Integration Layer: REST clients and other integrations connect your tools to external services. This separation keeps your tools focused on their interface to the AI.
Configuration Layer: Application properties control server behavior, API endpoints, and security settings. Use environment variables for sensitive configuration.
Best Practices for MCP Server Development
Tool Design: Keep tools focused on single responsibilities. A tool that fetches news should only fetch news, not also analyze or format it. Let the AI assistant handle presentation.
Error Handling: Return meaningful error messages that help the AI understand what went wrong. Avoid exposing internal implementation details or stack traces.
Documentation: Use descriptive tool and argument annotations. The AI assistant relies on these descriptions to understand when and how to use your tools.
Performance: Consider caching responses for expensive operations. The Alpha Vantage API has rate limits, so cache recent responses to avoid hitting limits during development.
Security: Never expose sensitive credentials through tool responses. Use proper authentication and validate all inputs, even though they come from the AI assistant.
Extending Your Server
Once your basic server works, consider adding these features:
Additional Tools: Add tools for technical analysis, historical data, or market statistics. Each new capability makes your server more useful.
Response Caching: Implement a simple cache to store recent API responses.
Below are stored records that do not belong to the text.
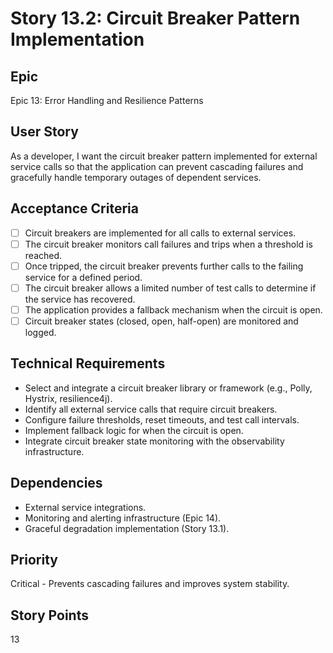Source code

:# Story 13.2: Circuit Breaker Pattern Implementation

## Epic
Epic 13: Error Handling and Resilience Patterns

## User Story
As a developer, I want the circuit breaker pattern implemented for external service calls so that the application can prevent cascading failures and gracefully handle temporary outages of dependent services.

## Acceptance Criteria
- [ ] Circuit breakers are implemented for all calls to external services.
- [ ] The circuit breaker monitors call failures and trips when a threshold is reached.
- [ ] Once tripped, the circuit breaker prevents further calls to the failing service for a defined period.
- [ ] The circuit breaker allows a limited number of test calls to determine if the service has recovered.
- [ ] The application provides a fallback mechanism when the circuit is open.
- [ ] Circuit breaker states (closed, open, half-open) are monitored and logged.

## Technical Requirements
- Select and integrate a circuit breaker library or framework (e.g., Polly, Hystrix, resilience4j).
- Identify all external service calls that require circuit breakers.
- Configure failure thresholds, reset timeouts, and test call intervals.
- Implement fallback logic for when the circuit is open.
- Integrate circuit breaker state monitoring with the observability infrastructure.

## Dependencies
- External service integrations.
- Monitoring and alerting infrastructure (Epic 14).
- Graceful degradation implementation (Story 13.1).

## Priority
Critical - Prevents cascading failures and improves system stability.

## Story Points
13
This improves performance and helps stay within API rate limits.
Data Enrichment: Process raw API responses to add calculated fields, summaries, or derived insights before returning them to the AI.
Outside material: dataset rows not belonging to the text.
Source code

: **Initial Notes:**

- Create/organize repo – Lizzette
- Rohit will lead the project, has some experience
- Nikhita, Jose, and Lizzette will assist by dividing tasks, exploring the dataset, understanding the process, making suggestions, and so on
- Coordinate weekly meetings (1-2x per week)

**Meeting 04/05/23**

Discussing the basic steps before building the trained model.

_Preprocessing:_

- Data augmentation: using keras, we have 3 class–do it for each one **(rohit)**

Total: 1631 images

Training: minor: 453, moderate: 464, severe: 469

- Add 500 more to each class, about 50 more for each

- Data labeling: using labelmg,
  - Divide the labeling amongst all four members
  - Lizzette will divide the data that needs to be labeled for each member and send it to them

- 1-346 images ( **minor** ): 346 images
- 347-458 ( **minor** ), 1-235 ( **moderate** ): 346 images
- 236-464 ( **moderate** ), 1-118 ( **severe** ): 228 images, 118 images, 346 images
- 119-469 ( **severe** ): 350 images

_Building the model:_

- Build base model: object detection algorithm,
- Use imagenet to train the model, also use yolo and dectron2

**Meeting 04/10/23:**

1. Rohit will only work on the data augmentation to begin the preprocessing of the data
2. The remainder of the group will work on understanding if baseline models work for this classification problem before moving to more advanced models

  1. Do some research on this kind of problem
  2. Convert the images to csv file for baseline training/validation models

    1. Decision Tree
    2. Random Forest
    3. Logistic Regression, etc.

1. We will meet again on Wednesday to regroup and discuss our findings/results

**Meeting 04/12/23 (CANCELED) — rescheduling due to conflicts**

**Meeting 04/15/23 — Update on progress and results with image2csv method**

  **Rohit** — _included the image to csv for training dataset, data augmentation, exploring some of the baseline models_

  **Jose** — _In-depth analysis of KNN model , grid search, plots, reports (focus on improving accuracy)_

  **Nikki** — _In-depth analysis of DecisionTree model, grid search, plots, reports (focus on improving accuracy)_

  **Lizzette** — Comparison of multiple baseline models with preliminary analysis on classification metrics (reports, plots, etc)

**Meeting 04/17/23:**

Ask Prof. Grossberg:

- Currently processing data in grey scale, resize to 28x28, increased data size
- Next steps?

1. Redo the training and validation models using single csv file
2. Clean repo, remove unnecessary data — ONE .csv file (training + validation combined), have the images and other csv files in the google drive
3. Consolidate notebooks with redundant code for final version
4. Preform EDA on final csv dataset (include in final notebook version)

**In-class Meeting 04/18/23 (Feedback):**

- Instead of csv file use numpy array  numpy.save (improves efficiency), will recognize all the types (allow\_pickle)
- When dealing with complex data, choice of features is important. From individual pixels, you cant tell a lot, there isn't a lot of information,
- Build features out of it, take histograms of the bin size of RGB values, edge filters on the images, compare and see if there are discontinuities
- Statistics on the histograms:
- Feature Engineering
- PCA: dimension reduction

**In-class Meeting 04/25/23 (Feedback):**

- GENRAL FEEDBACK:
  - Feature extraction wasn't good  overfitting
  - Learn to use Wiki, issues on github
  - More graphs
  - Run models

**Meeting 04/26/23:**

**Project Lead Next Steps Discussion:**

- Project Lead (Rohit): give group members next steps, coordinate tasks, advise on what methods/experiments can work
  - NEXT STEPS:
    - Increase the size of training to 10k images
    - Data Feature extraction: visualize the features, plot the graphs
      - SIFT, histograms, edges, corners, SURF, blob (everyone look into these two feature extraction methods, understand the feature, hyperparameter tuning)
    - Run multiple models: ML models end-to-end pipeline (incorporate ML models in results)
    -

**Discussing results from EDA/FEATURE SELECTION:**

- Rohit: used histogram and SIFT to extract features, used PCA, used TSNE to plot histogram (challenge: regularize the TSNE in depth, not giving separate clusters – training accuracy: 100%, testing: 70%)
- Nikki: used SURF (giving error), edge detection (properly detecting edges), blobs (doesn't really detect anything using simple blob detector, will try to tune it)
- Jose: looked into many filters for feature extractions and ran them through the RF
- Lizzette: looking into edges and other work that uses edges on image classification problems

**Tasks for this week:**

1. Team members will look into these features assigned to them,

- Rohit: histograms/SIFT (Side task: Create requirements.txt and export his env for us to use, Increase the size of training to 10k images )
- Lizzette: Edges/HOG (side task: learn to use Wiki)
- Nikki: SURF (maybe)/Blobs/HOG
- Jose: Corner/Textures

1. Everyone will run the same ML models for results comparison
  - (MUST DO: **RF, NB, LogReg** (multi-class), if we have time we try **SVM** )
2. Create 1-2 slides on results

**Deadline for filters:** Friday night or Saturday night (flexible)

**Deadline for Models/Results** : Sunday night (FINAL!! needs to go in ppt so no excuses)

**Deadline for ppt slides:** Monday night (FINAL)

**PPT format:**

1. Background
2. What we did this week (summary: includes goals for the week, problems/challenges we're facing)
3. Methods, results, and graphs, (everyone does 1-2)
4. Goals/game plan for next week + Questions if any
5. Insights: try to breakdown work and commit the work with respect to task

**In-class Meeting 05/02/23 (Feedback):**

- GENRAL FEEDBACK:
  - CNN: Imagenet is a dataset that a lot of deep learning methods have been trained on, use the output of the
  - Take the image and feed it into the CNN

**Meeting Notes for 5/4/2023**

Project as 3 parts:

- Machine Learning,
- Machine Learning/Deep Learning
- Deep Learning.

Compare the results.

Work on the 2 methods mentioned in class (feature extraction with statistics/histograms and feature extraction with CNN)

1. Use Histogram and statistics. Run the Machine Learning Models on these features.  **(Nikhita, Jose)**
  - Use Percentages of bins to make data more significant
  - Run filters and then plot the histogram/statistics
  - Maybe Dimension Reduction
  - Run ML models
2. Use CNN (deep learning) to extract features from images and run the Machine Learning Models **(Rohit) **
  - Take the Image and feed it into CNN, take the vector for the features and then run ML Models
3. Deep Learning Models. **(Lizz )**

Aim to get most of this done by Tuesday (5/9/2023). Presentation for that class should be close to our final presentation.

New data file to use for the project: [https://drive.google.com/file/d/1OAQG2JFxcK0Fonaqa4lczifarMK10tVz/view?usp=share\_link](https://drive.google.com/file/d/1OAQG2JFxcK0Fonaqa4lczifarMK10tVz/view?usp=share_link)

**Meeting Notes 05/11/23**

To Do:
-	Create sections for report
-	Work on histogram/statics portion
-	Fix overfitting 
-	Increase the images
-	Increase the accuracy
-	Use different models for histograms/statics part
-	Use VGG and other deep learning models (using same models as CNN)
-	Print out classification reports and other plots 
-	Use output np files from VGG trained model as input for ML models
Monitoring: Add health checks and metrics to monitor your server's performance and usage patterns in production.
Troubleshooting Common Issues
Server won't start: Check that port 8082 is available and no other process is using it. Verify your Java version meets the minimum requirement.
API calls fail: Confirm your API key is valid and properly set in the environment. Check the Alpha Vantage API status and your rate limits.
Tools don't appear in the AI assistant: Ensure your tool methods have the correct annotations and return types. Check the server logs for registration errors.
Connection drops: SSE connections can timeout. Configure your server and any proxies to maintain long-lived connections.
Conclusion
You now have a working MCP server that provides trading news to AI assistants. This foundation can be extended with additional tools, data sources, and capabilities based on your specific needs.
The MCP protocol abstracts the complexity of AI-tool communication, letting you focus on building useful capabilities. As the ecosystem grows, your server can integrate with more AI assistants and automation platforms that support the protocol.
Remember to keep your tools simple, well-documented, and focused on providing value to the AI assistant's users. Good MCP servers enhance AI capabilities without adding complexity for end users.